Task inputs:
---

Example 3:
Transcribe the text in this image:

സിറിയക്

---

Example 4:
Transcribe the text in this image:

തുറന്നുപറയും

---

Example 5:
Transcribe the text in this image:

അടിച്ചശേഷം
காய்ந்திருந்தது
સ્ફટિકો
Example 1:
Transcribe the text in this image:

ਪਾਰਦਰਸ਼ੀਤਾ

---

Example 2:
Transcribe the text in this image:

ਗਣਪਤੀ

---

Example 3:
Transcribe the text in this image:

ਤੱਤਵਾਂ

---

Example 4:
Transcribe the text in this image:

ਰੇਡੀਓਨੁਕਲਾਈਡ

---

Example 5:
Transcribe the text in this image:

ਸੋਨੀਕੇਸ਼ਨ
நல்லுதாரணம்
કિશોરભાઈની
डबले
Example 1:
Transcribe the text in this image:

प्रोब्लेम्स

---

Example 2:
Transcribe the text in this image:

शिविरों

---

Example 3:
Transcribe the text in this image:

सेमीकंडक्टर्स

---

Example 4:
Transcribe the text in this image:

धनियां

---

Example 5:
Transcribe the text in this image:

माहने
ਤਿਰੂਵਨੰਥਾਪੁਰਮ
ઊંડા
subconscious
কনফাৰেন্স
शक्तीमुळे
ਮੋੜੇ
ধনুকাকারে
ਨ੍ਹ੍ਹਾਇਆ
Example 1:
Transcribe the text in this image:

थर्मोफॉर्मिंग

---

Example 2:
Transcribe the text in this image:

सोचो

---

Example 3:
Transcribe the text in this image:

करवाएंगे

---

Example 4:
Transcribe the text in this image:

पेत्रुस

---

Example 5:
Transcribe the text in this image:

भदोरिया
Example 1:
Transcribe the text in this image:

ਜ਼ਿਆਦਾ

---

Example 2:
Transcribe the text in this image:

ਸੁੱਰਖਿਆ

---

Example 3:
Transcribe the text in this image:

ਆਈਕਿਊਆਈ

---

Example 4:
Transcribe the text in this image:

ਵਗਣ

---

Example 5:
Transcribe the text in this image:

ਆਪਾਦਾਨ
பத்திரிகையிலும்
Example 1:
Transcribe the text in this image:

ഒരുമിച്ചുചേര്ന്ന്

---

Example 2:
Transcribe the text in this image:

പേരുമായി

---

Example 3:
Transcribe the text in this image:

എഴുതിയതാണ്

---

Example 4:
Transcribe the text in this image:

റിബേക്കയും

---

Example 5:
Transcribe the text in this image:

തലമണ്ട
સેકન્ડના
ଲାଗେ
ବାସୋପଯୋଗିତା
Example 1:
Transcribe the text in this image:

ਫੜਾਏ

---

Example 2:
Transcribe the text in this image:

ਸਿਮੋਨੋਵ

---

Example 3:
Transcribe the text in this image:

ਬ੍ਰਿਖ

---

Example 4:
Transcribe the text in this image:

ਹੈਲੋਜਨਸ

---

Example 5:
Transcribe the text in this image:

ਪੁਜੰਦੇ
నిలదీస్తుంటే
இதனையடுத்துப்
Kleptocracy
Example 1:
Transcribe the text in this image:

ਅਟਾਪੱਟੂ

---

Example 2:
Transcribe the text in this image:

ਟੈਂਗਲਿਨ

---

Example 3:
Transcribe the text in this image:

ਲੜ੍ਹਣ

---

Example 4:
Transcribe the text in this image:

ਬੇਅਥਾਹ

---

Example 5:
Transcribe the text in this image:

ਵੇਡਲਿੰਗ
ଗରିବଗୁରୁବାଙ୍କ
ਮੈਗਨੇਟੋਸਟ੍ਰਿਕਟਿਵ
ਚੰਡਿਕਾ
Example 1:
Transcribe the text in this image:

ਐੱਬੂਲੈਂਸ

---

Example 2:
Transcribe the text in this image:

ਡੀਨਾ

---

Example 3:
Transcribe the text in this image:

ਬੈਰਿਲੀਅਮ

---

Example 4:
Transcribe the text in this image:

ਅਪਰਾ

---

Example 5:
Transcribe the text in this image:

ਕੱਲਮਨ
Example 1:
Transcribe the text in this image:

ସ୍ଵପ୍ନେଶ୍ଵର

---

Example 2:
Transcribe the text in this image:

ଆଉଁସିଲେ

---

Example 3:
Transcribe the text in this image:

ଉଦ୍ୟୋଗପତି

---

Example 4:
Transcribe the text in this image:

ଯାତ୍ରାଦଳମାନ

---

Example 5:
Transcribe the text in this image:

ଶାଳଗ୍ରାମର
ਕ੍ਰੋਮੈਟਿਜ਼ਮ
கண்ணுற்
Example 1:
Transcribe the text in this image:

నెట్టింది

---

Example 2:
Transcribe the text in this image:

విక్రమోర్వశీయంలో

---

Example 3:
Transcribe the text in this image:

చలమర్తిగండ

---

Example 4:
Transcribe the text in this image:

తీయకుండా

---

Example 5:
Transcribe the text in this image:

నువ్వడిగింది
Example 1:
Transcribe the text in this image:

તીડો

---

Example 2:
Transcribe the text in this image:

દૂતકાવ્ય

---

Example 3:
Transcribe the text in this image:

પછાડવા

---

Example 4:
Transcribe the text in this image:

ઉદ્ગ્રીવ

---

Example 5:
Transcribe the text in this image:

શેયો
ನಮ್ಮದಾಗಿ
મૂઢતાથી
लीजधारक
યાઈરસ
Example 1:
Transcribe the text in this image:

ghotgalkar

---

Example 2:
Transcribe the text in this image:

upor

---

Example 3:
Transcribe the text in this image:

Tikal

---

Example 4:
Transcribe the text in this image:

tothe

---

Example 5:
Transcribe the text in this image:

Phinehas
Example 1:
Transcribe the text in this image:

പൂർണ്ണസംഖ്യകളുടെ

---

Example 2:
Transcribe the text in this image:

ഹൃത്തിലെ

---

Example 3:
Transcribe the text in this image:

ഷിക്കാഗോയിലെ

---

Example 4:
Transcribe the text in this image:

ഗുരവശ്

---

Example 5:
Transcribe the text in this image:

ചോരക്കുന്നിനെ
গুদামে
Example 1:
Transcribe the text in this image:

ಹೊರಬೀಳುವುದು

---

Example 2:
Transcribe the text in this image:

About this task: Extract all of the data shown above without alteration.

Response to the task:
---

Example 3:
Transcribe the text in this image:

സിറിയക്

---

Example 4:
Transcribe the text in this image:

തുറന്നുപറയും

---

Example 5:
Transcribe the text in this image:

അടിച്ചശേഷം
காய்ந்திருந்தது
સ્ફટિકો
Example 1:
Transcribe the text in this image:

ਪਾਰਦਰਸ਼ੀਤਾ

---

Example 2:
Transcribe the text in this image:

ਗਣਪਤੀ

---

Example 3:
Transcribe the text in this image:

ਤੱਤਵਾਂ

---

Example 4:
Transcribe the text in this image:

ਰੇਡੀਓਨੁਕਲਾਈਡ

---

Example 5:
Transcribe the text in this image:

ਸੋਨੀਕੇਸ਼ਨ
நல்லுதாரணம்
કિશોરભાઈની
डबले
Example 1:
Transcribe the text in this image:

प्रोब्लेम्स

---

Example 2:
Transcribe the text in this image:

शिविरों

---

Example 3:
Transcribe the text in this image:

सेमीकंडक्टर्स

---

Example 4:
Transcribe the text in this image:

धनियां

---

Example 5:
Transcribe the text in this image:

माहने
ਤਿਰੂਵਨੰਥਾਪੁਰਮ
ઊંડા
subconscious
কনফাৰেন্স
शक्तीमुळे
ਮੋੜੇ
ধনুকাকারে
ਨ੍ਹ੍ਹਾਇਆ
Example 1:
Transcribe the text in this image:

थर्मोफॉर्मिंग

---

Example 2:
Transcribe the text in this image:

सोचो

---

Example 3:
Transcribe the text in this image:

करवाएंगे

---

Example 4:
Transcribe the text in this image:

पेत्रुस

---

Example 5:
Transcribe the text in this image:

भदोरिया
Example 1:
Transcribe the text in this image:

ਜ਼ਿਆਦਾ

---

Example 2:
Transcribe the text in this image:

ਸੁੱਰਖਿਆ

---

Example 3:
Transcribe the text in this image:

ਆਈਕਿਊਆਈ

---

Example 4:
Transcribe the text in this image:

ਵਗਣ

---

Example 5:
Transcribe the text in this image:

ਆਪਾਦਾਨ
பத்திரிகையிலும்
Example 1:
Transcribe the text in this image:

ഒരുമിച്ചുചേര്ന്ന്

---

Example 2:
Transcribe the text in this image:

പേരുമായി

---

Example 3:
Transcribe the text in this image:

എഴുതിയതാണ്

---

Example 4:
Transcribe the text in this image:

റിബേക്കയും

---

Example 5:
Transcribe the text in this image:

തലമണ്ട
સેકન્ડના
ଲାଗେ
ବାସୋପଯୋଗିତା
Example 1:
Transcribe the text in this image:

ਫੜਾਏ

---

Example 2:
Transcribe the text in this image:

ਸਿਮੋਨੋਵ

---

Example 3:
Transcribe the text in this image:

ਬ੍ਰਿਖ

---

Example 4:
Transcribe the text in this image:

ਹੈਲੋਜਨਸ

---

Example 5:
Transcribe the text in this image:

ਪੁਜੰਦੇ
నిలదీస్తుంటే
இதனையடுத்துப்
Kleptocracy
Example 1:
Transcribe the text in this image:

ਅਟਾਪੱਟੂ

---

Example 2:
Transcribe the text in this image:

ਟੈਂਗਲਿਨ

---

Example 3:
Transcribe the text in this image:

ਲੜ੍ਹਣ

---

Example 4:
Transcribe the text in this image:

ਬੇਅਥਾਹ

---

Example 5:
Transcribe the text in this image:

ਵੇਡਲਿੰਗ
ଗରିବଗୁରୁବାଙ୍କ
ਮੈਗਨੇਟੋਸਟ੍ਰਿਕਟਿਵ
ਚੰਡਿਕਾ
Example 1:
Transcribe the text in this image:

ਐੱਬੂਲੈਂਸ

---

Example 2:
Transcribe the text in this image:

ਡੀਨਾ

---

Example 3:
Transcribe the text in this image:

ਬੈਰਿਲੀਅਮ

---

Example 4:
Transcribe the text in this image:

ਅਪਰਾ

---

Example 5:
Transcribe the text in this image:

ਕੱਲਮਨ
Example 1:
Transcribe the text in this image:

ସ୍ଵପ୍ନେଶ୍ଵର

---

Example 2:
Transcribe the text in this image:

ଆଉଁସିଲେ

---

Example 3:
Transcribe the text in this image:

ଉଦ୍ୟୋଗପତି

---

Example 4:
Transcribe the text in this image:

ଯାତ୍ରାଦଳମାନ

---

Example 5:
Transcribe the text in this image:

ଶାଳଗ୍ରାମର
ਕ੍ਰੋਮੈਟਿਜ਼ਮ
கண்ணுற்
Example 1:
Transcribe the text in this image:

నెట్టింది

---

Example 2:
Transcribe the text in this image:

విక్రమోర్వశీయంలో

---

Example 3:
Transcribe the text in this image:

చలమర్తిగండ

---

Example 4:
Transcribe the text in this image:

తీయకుండా

---

Example 5:
Transcribe the text in this image:

నువ్వడిగింది
Example 1:
Transcribe the text in this image:

તીડો

---

Example 2:
Transcribe the text in this image:

દૂતકાવ્ય

---

Example 3:
Transcribe the text in this image:

પછાડવા

---

Example 4:
Transcribe the text in this image:

ઉદ્ગ્રીવ

---

Example 5:
Transcribe the text in this image:

શેયો
ನಮ್ಮದಾಗಿ
મૂઢતાથી
लीजधारक
યાઈરસ
Example 1:
Transcribe the text in this image:

ghotgalkar

---

Example 2:
Transcribe the text in this image:

upor

---

Example 3:
Transcribe the text in this image:

Tikal

---

Example 4:
Transcribe the text in this image:

tothe

---

Example 5:
Transcribe the text in this image:

Phinehas
Example 1:
Transcribe the text in this image:

പൂർണ്ണസംഖ്യകളുടെ

---

Example 2:
Transcribe the text in this image:

ഹൃത്തിലെ

---

Example 3:
Transcribe the text in this image:

ഷിക്കാഗോയിലെ

---

Example 4:
Transcribe the text in this image:

ഗുരവശ്

---

Example 5:
Transcribe the text in this image:

ചോരക്കുന്നിനെ
গুদামে
Example 1:
Transcribe the text in this image:

ಹೊರಬೀಳುವುದು

---

Example 2:
Transcribe the text in this image:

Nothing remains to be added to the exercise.